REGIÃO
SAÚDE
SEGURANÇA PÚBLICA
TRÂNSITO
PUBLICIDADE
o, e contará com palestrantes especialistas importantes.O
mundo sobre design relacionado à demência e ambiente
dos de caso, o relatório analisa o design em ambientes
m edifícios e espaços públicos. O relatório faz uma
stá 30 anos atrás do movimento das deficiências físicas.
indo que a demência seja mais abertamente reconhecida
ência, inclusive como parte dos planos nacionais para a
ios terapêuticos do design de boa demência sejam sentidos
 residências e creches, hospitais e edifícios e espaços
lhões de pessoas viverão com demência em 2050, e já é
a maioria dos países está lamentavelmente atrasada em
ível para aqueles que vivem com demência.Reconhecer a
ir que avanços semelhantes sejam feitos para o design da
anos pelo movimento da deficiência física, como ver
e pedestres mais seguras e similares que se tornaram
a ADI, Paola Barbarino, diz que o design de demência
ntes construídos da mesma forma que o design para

--

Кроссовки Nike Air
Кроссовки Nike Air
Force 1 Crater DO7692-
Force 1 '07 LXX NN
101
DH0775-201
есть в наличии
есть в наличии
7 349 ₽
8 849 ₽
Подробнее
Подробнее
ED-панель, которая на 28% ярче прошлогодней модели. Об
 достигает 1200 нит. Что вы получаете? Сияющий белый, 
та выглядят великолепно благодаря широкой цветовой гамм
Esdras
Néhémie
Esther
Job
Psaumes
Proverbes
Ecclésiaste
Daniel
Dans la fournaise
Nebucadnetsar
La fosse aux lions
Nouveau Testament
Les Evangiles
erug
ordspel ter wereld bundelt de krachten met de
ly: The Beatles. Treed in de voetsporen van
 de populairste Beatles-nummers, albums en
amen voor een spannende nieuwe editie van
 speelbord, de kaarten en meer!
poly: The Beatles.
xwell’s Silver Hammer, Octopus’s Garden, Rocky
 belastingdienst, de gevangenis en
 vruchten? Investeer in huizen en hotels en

▶ Exercise goal
Scan the listing for "movimento" and copy out each line that has it.

▶ Answer to the problem
stá 30 anos atrás do movimento das deficiências físicas.
anos pelo movimento da deficiência física, como ver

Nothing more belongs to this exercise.